SHORT EXERCISE -> Copy out every line of the entries below word for word, leaving out the pictures.

Stored data ->
·····

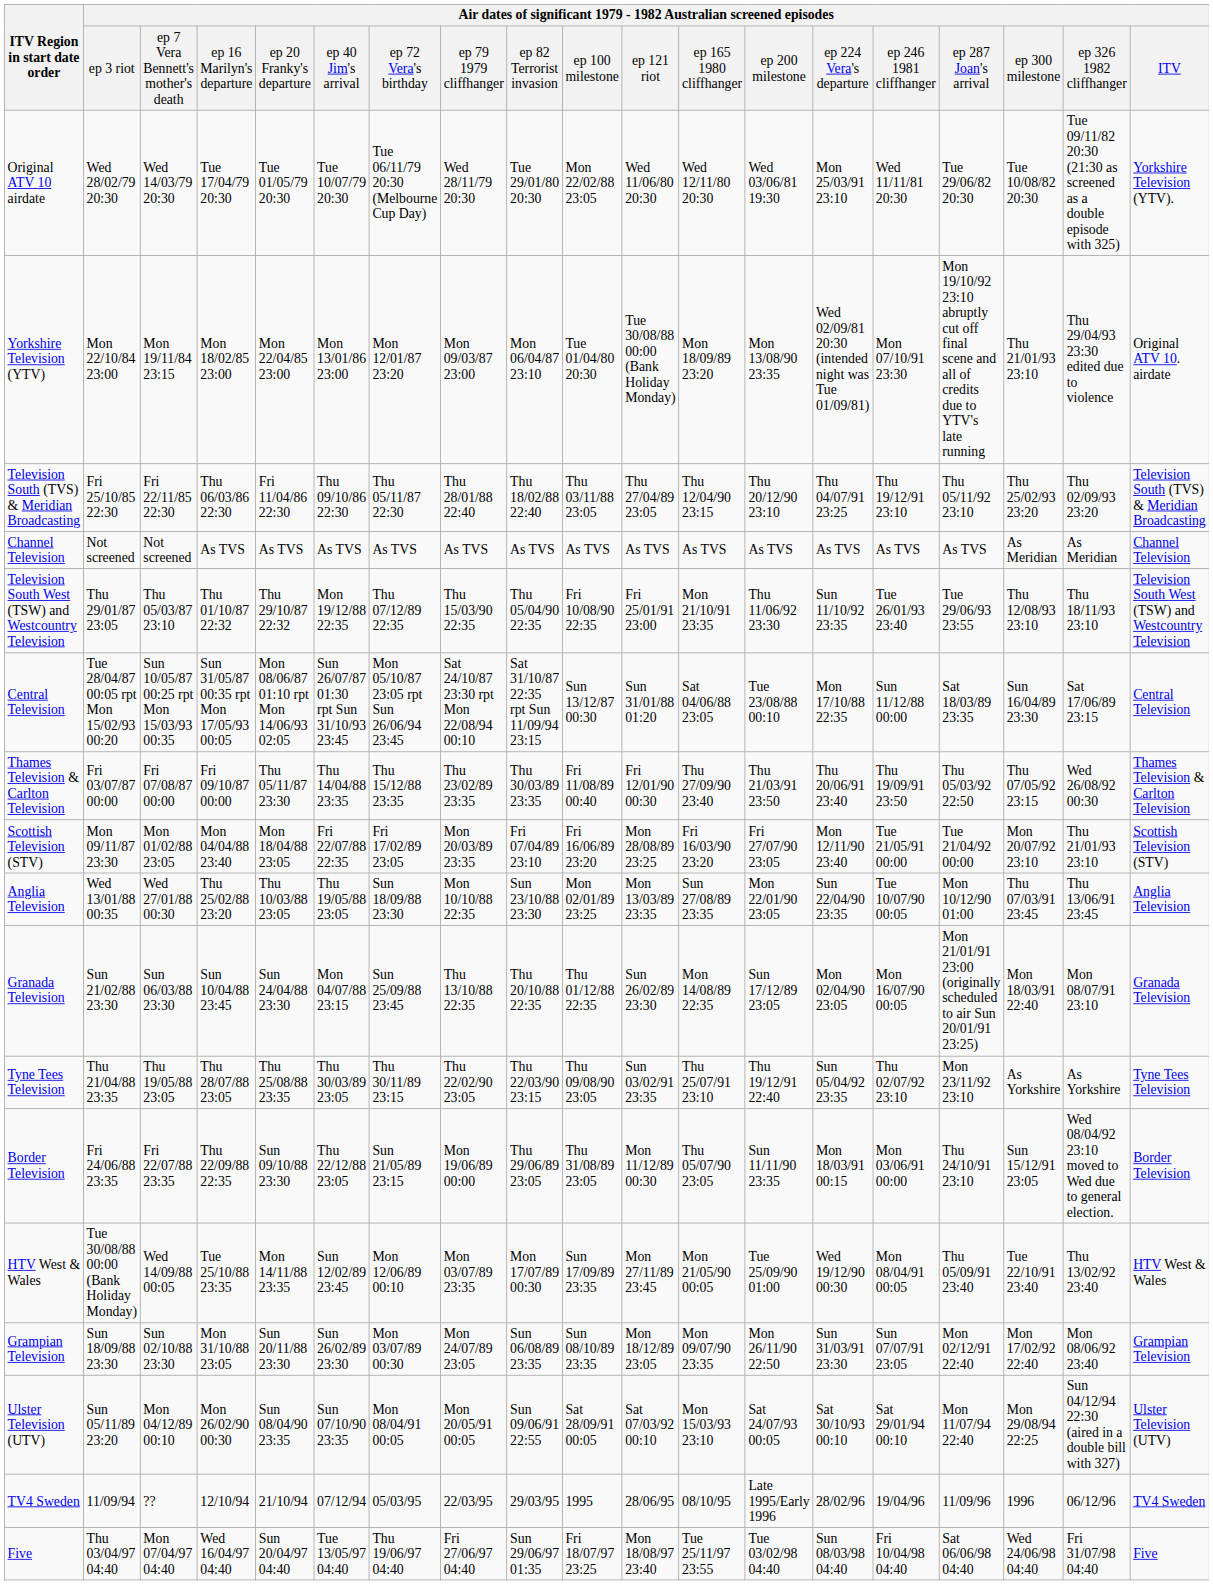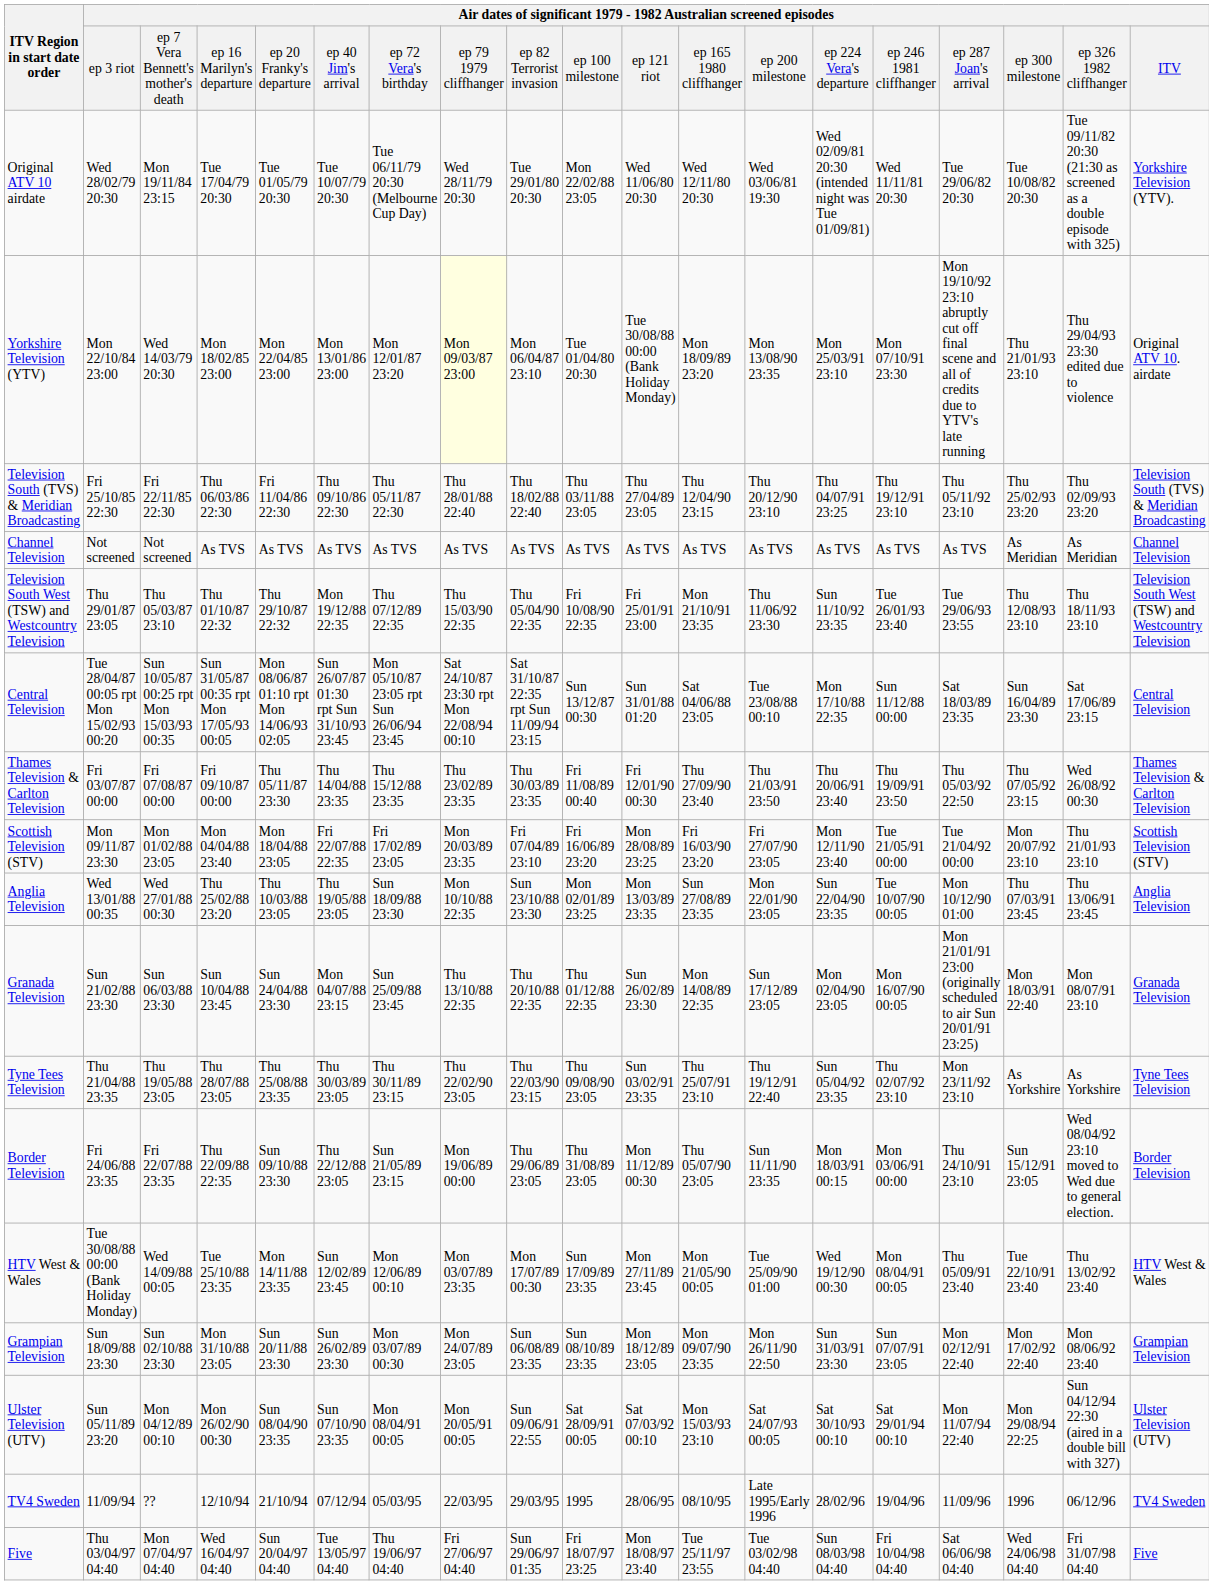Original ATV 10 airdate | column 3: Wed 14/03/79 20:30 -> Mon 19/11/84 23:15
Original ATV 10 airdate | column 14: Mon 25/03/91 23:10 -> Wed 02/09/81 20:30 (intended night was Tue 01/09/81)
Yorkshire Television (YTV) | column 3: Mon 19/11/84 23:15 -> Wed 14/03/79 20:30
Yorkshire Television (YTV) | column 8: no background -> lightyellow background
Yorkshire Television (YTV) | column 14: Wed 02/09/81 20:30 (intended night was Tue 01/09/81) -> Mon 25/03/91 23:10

·····

OUTPUT OF THE TASK ->
Original ATV 10 airdate | column 3: Wed 14/03/79 20:30 -> Mon 19/11/84 23:15
Original ATV 10 airdate | column 14: Mon 25/03/91 23:10 -> Wed 02/09/81 20:30 (intended night was Tue 01/09/81)
Yorkshire Television (YTV) | column 3: Mon 19/11/84 23:15 -> Wed 14/03/79 20:30
Yorkshire Television (YTV) | column 8: no background -> lightyellow background
Yorkshire Television (YTV) | column 14: Wed 02/09/81 20:30 (intended night was Tue 01/09/81) -> Mon 25/03/91 23:10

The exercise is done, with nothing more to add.